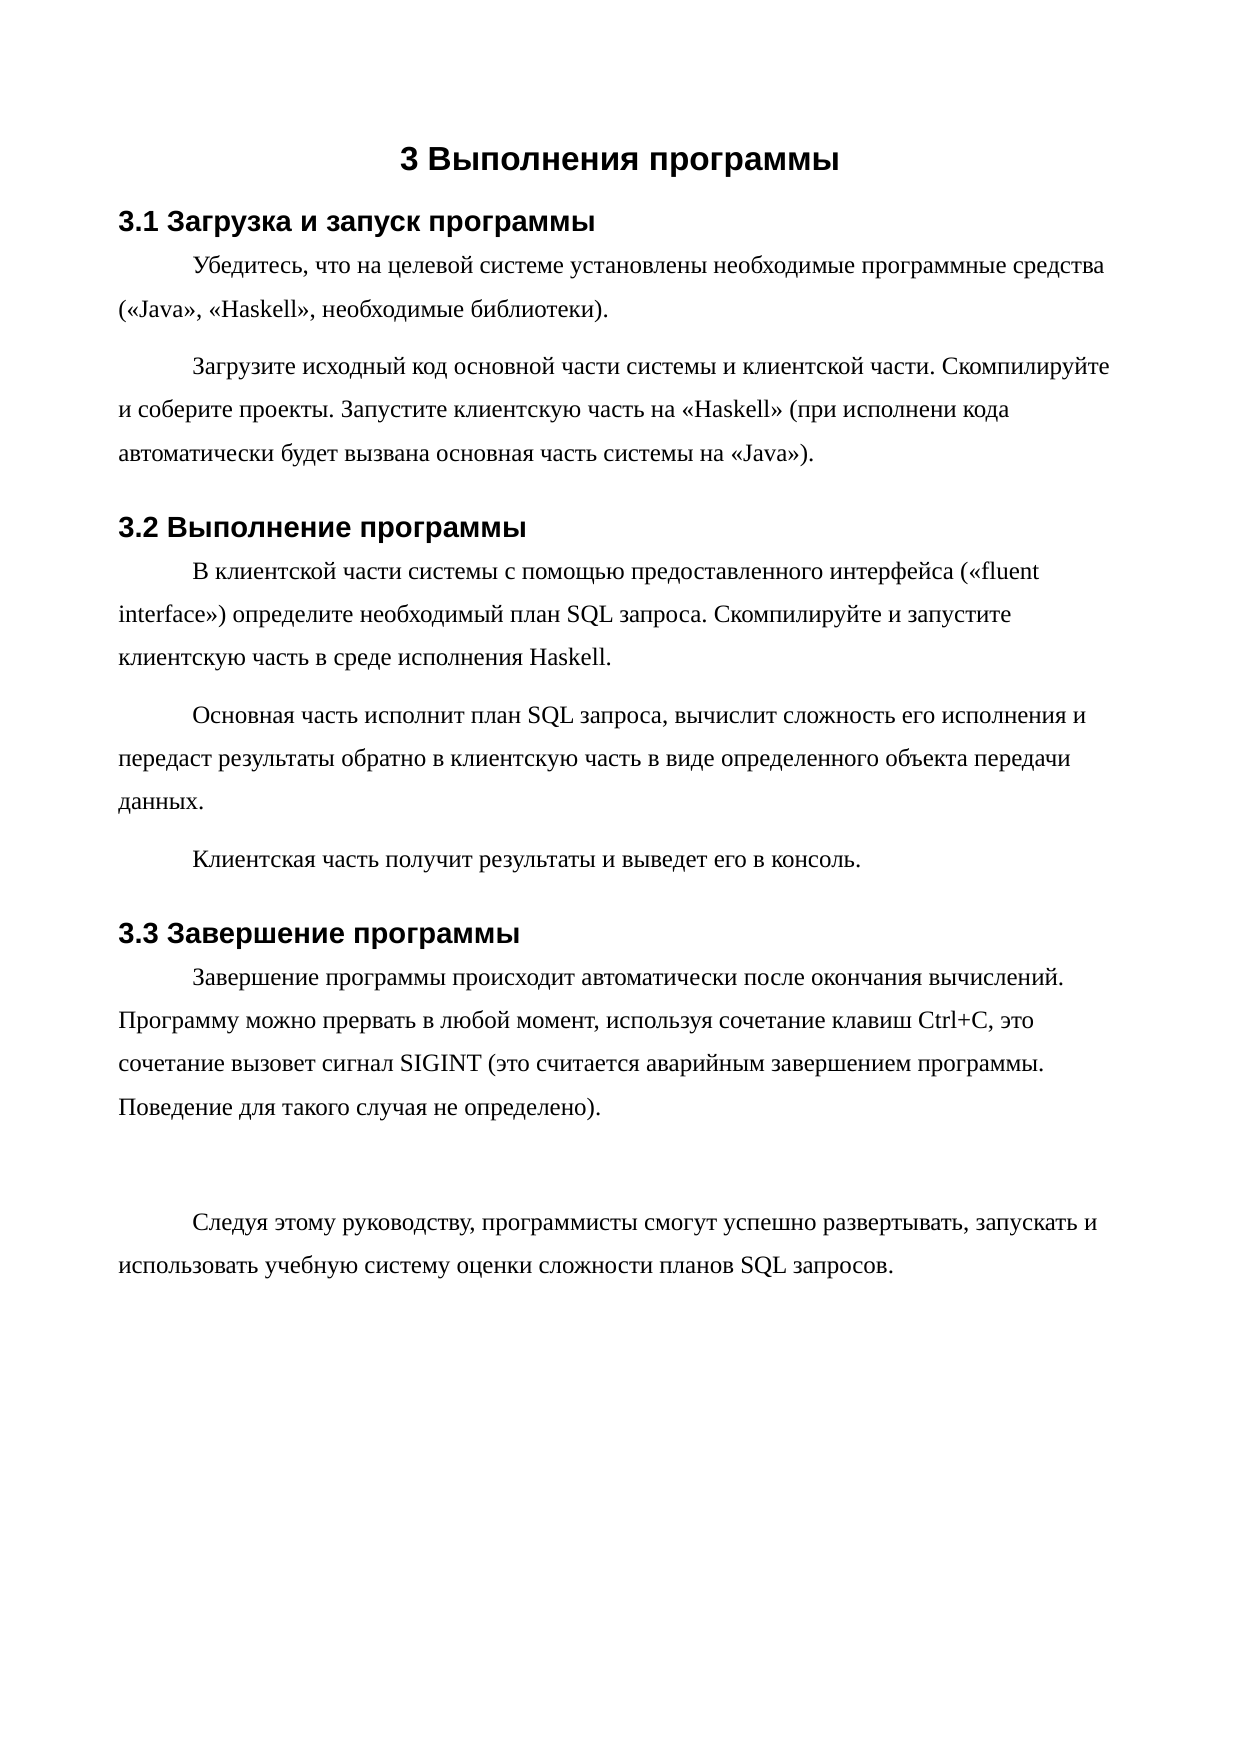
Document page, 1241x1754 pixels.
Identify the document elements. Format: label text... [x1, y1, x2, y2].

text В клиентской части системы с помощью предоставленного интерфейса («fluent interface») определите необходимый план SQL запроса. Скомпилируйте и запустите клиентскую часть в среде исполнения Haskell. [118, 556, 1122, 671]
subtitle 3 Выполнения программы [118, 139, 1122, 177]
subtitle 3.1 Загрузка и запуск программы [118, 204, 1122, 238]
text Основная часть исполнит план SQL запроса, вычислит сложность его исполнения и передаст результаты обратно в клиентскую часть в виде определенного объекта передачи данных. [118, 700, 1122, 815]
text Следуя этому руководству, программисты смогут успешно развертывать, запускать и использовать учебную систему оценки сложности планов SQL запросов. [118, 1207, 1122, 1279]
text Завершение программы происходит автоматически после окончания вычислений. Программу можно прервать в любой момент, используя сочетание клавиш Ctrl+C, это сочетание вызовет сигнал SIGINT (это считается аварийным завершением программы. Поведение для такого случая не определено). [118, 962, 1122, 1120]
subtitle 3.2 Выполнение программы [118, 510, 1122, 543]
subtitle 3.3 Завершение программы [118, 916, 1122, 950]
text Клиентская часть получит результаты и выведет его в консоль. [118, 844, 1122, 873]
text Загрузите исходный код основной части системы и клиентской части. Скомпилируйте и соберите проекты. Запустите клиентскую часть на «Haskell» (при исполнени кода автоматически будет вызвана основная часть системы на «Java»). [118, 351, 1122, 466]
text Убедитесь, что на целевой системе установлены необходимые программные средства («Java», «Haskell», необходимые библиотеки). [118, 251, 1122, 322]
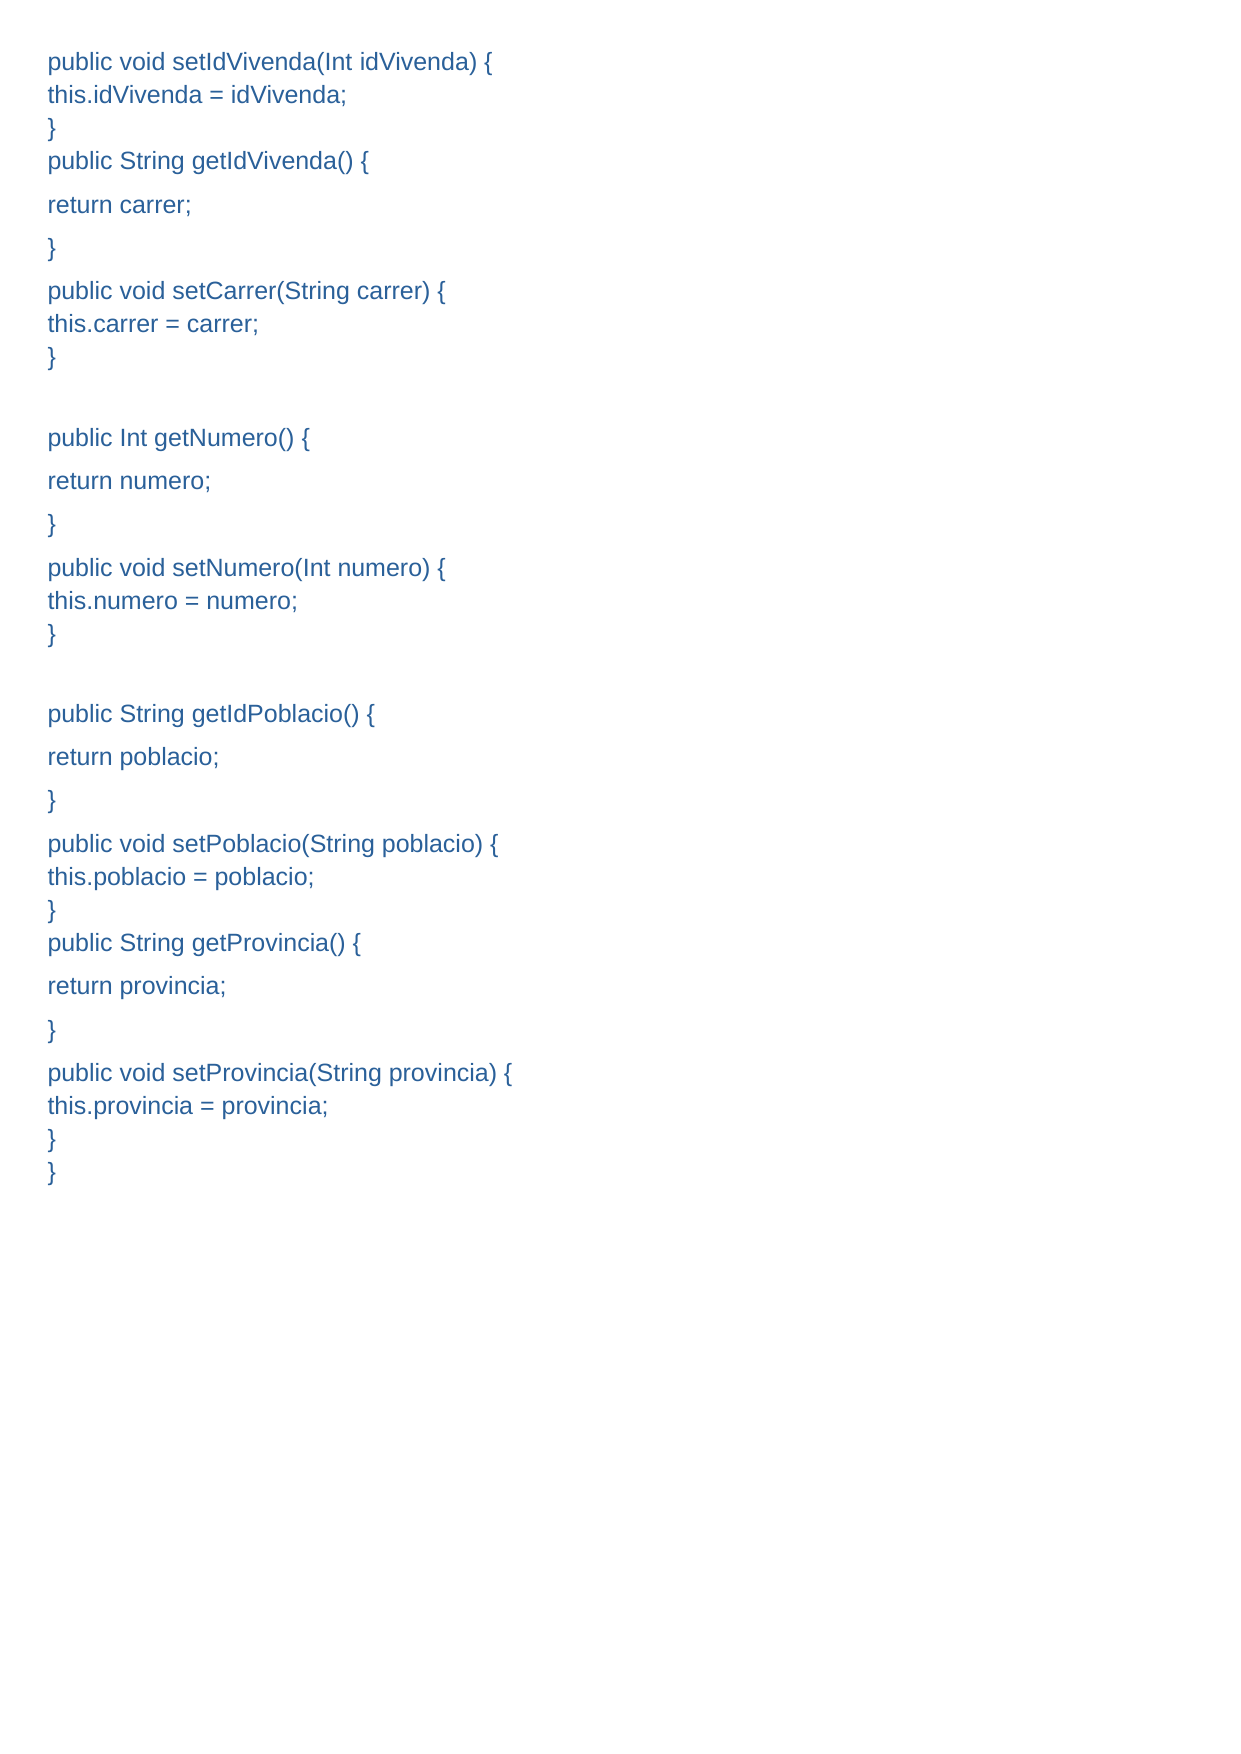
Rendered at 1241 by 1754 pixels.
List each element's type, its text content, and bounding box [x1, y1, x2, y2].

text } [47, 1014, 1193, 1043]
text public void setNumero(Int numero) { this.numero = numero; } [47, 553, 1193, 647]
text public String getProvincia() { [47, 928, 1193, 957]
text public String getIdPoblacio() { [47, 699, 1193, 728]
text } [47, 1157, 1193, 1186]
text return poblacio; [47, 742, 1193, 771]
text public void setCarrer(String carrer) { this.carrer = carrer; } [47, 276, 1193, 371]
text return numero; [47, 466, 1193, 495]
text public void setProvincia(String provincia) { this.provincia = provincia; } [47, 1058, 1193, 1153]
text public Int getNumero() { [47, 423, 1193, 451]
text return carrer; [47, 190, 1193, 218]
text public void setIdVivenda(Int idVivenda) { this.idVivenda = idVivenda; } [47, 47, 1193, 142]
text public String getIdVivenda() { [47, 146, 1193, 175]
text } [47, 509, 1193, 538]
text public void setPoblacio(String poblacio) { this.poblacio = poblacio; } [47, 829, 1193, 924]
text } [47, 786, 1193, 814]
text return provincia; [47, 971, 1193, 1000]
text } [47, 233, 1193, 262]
******
Put every line of the entries above into a Markdown table with the columns Row and Line, numbering the rows and skipping blank lines. Leave the pictures out.

| Row | Line |
|---|---|
| 1 | Document page, 1241x1754 pixels. |
| 2 | Identify the document elements. Format: label text... [x1, y1, x2, y2]. |
| 3 | text В клиентской части системы с помощью предоставленного интерфейса («fluent interface») определите необходимый план SQL запроса. Скомпилируйте и запустите клиентскую часть в среде исполнения Haskell. [118, 556, 1122, 671] |
| 4 | subtitle 3 Выполнения программы [118, 139, 1122, 177] |
| 5 | subtitle 3.1 Загрузка и запуск программы [118, 204, 1122, 238] |
| 6 | text Основная часть исполнит план SQL запроса, вычислит сложность его исполнения и передаст результаты обратно в клиентскую часть в виде определенного объекта передачи данных. [118, 700, 1122, 815] |
| 7 | text Следуя этому руководству, программисты смогут успешно развертывать, запускать и использовать учебную систему оценки сложности планов SQL запросов. [118, 1207, 1122, 1279] |
| 8 | text Завершение программы происходит автоматически после окончания вычислений. Программу можно прервать в любой момент, используя сочетание клавиш Ctrl+C, это сочетание вызовет сигнал SIGINT (это считается аварийным завершением программы. Поведение для такого случая не определено). [118, 962, 1122, 1120] |
| 9 | subtitle 3.2 Выполнение программы [118, 510, 1122, 543] |
| 10 | subtitle 3.3 Завершение программы [118, 916, 1122, 950] |
| 11 | text Клиентская часть получит результаты и выведет его в консоль. [118, 844, 1122, 873] |
| 12 | text Загрузите исходный код основной части системы и клиентской части. Скомпилируйте и соберите проекты. Запустите клиентскую часть на «Haskell» (при исполнени кода автоматически будет вызвана основная часть системы на «Java»). [118, 351, 1122, 466] |
| 13 | text Убедитесь, что на целевой системе установлены необходимые программные средства («Java», «Haskell», необходимые библиотеки). [118, 251, 1122, 322] |
| 14 | Rendered at 1241 by 1754 pixels. |
| 15 | List each element's type, its text content, and bounding box [x1, y1, x2, y2]. |
| 16 | text } [47, 1014, 1193, 1043] |
| 17 | text public void setNumero(Int numero) { this.numero = numero; } [47, 553, 1193, 647] |
| 18 | text public String getProvincia() { [47, 928, 1193, 957] |
| 19 | text public String getIdPoblacio() { [47, 699, 1193, 728] |
| 20 | text } [47, 1157, 1193, 1186] |
| 21 | text return poblacio; [47, 742, 1193, 771] |
| 22 | text public void setCarrer(String carrer) { this.carrer = carrer; } [47, 276, 1193, 371] |
| 23 | text return numero; [47, 466, 1193, 495] |
| 24 | text public void setProvincia(String provincia) { this.provincia = provincia; } [47, 1058, 1193, 1153] |
| 25 | text public Int getNumero() { [47, 423, 1193, 451] |
| 26 | text return carrer; [47, 190, 1193, 218] |
| 27 | text public void setIdVivenda(Int idVivenda) { this.idVivenda = idVivenda; } [47, 47, 1193, 142] |
| 28 | text public String getIdVivenda() { [47, 146, 1193, 175] |
| 29 | text } [47, 509, 1193, 538] |
| 30 | text public void setPoblacio(String poblacio) { this.poblacio = poblacio; } [47, 829, 1193, 924] |
| 31 | text } [47, 786, 1193, 814] |
| 32 | text return provincia; [47, 971, 1193, 1000] |
| 33 | text } [47, 233, 1193, 262] |